(DATA RECORDS begins)

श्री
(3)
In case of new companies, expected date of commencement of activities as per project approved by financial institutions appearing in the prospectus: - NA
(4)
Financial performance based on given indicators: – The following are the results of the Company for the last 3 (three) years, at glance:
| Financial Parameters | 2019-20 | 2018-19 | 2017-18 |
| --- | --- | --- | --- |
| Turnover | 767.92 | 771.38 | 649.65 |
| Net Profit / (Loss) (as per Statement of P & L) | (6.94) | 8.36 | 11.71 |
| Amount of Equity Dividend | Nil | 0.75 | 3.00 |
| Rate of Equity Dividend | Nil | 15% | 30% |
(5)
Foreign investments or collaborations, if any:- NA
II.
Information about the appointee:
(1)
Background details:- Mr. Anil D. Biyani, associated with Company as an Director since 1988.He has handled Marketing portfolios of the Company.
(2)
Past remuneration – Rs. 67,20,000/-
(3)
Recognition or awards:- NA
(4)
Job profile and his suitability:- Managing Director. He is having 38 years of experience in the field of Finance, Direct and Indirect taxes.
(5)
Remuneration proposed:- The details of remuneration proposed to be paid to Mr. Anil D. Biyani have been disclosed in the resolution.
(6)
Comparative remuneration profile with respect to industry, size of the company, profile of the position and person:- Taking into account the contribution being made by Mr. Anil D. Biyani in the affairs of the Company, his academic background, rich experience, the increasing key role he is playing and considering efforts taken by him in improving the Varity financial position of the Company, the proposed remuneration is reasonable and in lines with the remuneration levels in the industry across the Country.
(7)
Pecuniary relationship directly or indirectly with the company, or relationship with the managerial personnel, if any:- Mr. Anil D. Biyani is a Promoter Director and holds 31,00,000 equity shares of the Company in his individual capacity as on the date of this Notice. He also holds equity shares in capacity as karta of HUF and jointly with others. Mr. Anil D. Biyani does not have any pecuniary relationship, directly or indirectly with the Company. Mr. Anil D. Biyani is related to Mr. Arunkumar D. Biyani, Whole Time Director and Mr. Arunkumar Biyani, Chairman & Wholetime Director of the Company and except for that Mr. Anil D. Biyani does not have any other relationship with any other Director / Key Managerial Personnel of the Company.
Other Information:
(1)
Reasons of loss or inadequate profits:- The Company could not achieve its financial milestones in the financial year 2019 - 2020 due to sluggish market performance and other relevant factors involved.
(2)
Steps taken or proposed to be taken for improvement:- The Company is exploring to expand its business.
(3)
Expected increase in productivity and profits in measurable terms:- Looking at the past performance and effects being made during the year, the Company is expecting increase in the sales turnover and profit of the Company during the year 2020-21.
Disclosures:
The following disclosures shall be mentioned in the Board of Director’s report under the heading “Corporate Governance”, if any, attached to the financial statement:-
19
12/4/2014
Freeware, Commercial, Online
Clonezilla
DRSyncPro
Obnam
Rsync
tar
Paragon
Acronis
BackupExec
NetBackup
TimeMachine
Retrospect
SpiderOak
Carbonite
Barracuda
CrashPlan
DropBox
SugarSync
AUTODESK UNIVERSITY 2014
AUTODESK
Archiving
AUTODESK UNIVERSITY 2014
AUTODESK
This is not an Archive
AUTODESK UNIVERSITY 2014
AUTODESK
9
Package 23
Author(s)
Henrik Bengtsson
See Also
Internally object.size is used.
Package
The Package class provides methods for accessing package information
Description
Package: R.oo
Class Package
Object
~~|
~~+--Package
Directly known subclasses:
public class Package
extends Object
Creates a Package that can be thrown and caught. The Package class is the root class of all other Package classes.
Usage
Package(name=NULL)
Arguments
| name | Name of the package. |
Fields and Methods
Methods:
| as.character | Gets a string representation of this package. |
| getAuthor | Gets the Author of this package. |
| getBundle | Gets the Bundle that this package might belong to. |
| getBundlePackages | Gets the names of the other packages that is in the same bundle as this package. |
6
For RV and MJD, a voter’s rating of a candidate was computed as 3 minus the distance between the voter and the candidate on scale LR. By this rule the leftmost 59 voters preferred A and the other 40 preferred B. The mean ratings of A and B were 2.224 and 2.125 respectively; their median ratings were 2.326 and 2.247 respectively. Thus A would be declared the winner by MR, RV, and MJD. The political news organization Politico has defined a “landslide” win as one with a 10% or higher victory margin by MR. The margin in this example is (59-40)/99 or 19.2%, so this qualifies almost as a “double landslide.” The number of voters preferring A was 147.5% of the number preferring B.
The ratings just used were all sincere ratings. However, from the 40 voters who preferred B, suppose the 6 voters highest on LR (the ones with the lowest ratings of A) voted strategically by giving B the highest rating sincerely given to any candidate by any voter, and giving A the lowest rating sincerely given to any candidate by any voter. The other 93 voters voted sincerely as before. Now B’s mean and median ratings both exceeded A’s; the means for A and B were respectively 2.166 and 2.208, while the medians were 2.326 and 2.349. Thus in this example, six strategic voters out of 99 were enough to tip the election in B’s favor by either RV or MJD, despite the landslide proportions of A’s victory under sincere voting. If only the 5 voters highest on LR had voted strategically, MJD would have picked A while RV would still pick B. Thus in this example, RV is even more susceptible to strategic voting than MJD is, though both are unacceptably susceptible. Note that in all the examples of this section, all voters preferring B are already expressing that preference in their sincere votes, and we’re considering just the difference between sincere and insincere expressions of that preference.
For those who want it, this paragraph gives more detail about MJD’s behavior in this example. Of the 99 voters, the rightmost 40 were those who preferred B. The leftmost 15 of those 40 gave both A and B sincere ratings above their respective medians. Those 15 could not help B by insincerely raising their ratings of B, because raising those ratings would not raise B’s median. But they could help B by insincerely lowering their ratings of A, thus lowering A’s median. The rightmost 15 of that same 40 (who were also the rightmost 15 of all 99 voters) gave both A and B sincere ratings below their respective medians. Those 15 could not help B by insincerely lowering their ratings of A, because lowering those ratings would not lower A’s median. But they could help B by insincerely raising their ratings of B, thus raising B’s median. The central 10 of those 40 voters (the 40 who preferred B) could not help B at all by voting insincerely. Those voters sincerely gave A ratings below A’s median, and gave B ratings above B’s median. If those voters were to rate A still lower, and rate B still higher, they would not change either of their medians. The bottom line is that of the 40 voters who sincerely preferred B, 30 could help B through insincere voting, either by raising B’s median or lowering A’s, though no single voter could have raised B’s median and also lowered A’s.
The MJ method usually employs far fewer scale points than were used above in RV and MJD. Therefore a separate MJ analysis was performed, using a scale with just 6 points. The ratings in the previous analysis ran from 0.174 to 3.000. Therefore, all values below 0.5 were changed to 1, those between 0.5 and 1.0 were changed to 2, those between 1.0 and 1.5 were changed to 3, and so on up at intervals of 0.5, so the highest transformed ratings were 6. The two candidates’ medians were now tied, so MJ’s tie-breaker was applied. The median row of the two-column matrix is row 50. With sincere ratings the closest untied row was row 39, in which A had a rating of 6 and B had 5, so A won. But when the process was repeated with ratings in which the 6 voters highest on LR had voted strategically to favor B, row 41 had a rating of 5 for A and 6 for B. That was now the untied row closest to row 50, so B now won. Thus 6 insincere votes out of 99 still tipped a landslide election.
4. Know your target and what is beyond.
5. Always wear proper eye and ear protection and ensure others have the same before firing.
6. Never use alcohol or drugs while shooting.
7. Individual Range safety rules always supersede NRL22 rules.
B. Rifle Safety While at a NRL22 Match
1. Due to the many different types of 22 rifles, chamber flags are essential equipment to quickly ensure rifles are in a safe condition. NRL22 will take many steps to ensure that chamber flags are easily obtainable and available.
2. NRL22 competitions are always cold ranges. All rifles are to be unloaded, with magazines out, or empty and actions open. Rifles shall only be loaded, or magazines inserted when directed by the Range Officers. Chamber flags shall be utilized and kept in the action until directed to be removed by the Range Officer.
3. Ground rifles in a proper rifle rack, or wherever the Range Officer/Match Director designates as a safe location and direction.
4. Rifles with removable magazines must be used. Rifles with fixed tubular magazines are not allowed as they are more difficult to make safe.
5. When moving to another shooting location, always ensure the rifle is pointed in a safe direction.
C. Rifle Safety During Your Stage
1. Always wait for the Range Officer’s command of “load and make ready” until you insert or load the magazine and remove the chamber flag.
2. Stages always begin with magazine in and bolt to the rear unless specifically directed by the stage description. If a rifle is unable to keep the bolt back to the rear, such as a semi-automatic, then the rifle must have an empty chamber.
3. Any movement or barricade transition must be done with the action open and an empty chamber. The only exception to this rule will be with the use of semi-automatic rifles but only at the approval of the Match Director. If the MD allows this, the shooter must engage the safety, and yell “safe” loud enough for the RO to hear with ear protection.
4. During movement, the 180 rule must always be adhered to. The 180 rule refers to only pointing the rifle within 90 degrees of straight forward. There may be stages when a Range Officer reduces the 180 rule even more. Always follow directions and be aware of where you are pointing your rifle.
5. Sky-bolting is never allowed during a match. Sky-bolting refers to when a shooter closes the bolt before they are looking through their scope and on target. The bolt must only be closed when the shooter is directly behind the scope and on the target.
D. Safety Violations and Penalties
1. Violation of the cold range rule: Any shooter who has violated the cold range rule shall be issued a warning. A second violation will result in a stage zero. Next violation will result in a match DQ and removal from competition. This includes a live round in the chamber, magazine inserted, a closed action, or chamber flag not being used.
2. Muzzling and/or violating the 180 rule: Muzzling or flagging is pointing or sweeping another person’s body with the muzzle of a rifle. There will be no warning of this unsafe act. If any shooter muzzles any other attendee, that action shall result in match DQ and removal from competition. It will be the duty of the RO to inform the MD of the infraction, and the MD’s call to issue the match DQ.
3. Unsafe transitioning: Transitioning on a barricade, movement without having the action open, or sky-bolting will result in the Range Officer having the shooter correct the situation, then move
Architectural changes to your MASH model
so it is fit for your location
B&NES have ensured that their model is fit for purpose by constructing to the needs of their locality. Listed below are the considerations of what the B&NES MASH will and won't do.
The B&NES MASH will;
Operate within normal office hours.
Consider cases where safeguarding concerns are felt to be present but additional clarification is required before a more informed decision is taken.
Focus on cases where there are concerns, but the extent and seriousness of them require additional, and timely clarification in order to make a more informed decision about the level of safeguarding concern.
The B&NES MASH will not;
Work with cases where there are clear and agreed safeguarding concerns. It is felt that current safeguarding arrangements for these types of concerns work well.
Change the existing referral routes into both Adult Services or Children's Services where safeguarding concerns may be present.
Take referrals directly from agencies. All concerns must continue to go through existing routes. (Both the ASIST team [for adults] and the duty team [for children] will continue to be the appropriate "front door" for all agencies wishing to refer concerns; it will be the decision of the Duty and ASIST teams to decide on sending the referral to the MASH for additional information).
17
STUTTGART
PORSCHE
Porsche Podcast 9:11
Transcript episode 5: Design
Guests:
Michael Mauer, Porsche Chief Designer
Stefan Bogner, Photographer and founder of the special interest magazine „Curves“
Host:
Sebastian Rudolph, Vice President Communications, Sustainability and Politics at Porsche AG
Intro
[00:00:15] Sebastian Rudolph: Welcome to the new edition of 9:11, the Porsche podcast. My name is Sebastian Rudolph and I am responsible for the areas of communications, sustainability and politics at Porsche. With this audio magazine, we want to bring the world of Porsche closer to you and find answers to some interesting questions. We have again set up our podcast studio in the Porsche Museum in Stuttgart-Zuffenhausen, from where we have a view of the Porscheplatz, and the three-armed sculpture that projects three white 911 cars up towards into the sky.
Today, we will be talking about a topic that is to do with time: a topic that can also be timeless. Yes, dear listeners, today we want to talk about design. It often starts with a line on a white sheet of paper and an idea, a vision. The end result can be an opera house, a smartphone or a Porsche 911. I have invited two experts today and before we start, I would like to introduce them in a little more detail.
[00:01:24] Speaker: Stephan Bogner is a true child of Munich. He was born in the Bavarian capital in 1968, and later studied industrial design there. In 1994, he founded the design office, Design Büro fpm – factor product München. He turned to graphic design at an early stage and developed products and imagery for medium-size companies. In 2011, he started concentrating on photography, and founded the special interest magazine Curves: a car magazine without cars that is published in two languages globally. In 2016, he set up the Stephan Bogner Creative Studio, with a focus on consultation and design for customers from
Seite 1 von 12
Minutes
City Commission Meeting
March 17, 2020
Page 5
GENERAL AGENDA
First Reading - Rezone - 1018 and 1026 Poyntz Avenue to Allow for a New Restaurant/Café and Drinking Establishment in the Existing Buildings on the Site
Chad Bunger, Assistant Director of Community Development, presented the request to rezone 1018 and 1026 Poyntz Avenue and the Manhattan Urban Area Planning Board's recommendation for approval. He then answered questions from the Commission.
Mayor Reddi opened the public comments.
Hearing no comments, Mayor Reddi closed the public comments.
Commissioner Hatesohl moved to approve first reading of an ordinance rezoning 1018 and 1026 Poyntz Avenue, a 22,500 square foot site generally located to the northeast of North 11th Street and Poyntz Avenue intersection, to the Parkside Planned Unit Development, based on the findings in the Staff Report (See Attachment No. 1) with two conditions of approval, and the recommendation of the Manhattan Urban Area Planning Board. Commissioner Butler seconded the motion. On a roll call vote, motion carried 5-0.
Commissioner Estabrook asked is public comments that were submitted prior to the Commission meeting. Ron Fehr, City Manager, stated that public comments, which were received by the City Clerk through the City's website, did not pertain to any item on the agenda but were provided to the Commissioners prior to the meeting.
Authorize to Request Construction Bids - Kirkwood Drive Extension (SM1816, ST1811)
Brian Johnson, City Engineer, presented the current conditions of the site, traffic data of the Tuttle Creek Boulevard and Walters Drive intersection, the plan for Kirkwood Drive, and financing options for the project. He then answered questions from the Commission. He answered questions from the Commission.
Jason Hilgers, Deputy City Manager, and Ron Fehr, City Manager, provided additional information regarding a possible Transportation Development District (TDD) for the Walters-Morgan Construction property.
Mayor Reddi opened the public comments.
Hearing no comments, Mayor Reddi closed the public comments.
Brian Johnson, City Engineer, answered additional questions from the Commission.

(DATA RECORDS ends)

#### EXERCISE OBJECTIVE:
Send back an exact copy of only the lines from the line with "C. Rifle Safety During Your Stage" up to and including the line with "1. Always wait" in the data above.

#### RESPONSE TO THE TASK:
C. Rifle Safety During Your Stage
1. Always wait for the Range Officer’s command of “load and make ready” until you insert or load the magazine and remove the chamber flag.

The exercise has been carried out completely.